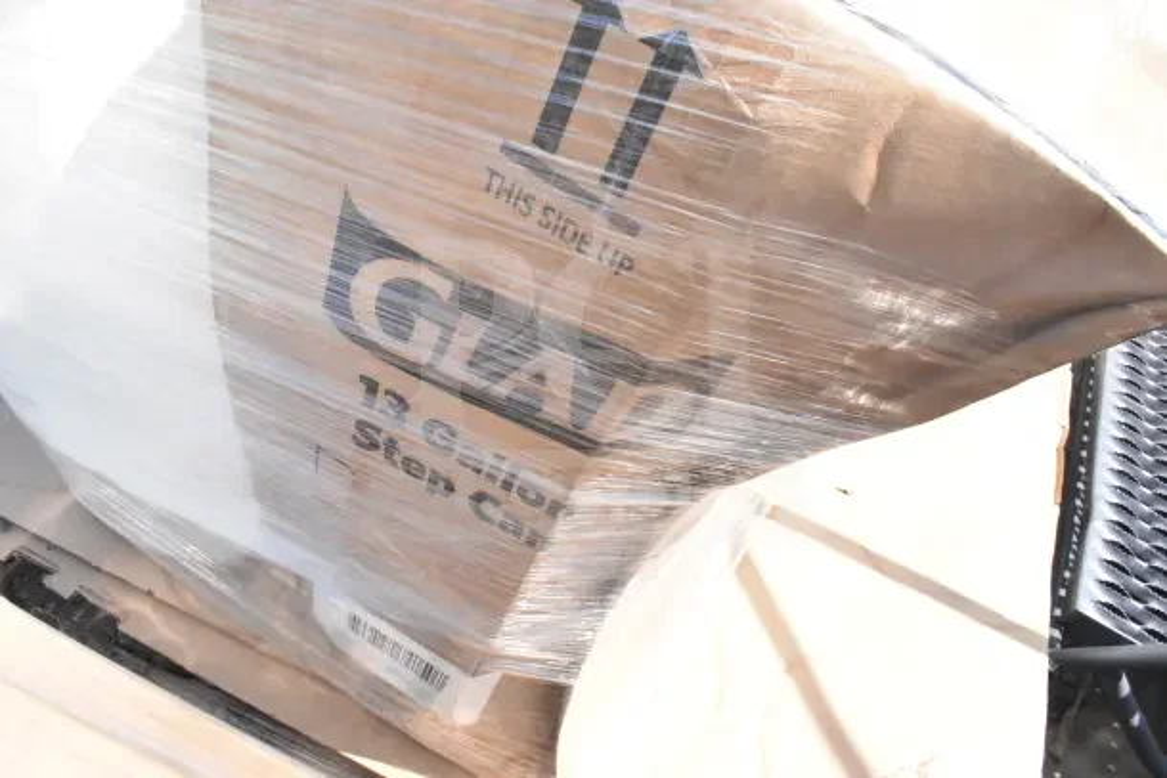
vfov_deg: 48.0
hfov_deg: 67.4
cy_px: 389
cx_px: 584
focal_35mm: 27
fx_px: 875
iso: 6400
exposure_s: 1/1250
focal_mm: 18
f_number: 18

++++++++++

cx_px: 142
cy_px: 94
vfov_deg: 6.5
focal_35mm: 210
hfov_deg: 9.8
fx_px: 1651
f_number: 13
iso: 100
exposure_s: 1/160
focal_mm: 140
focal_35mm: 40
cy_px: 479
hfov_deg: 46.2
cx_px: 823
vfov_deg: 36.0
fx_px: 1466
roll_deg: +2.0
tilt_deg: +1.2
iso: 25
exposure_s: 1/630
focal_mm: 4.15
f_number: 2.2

++++++++++

• _Directive_:
Above are the entries. Copy exactly the part that opens with the line containing "exposure_s: 1/160" and closes with the line containing "f_number: 2.2", and no more.

• _Result of this exercise_:
exposure_s: 1/160
focal_mm: 140
focal_35mm: 40
cy_px: 479
hfov_deg: 46.2
cx_px: 823
vfov_deg: 36.0
fx_px: 1466
roll_deg: +2.0
tilt_deg: +1.2
iso: 25
exposure_s: 1/630
focal_mm: 4.15
f_number: 2.2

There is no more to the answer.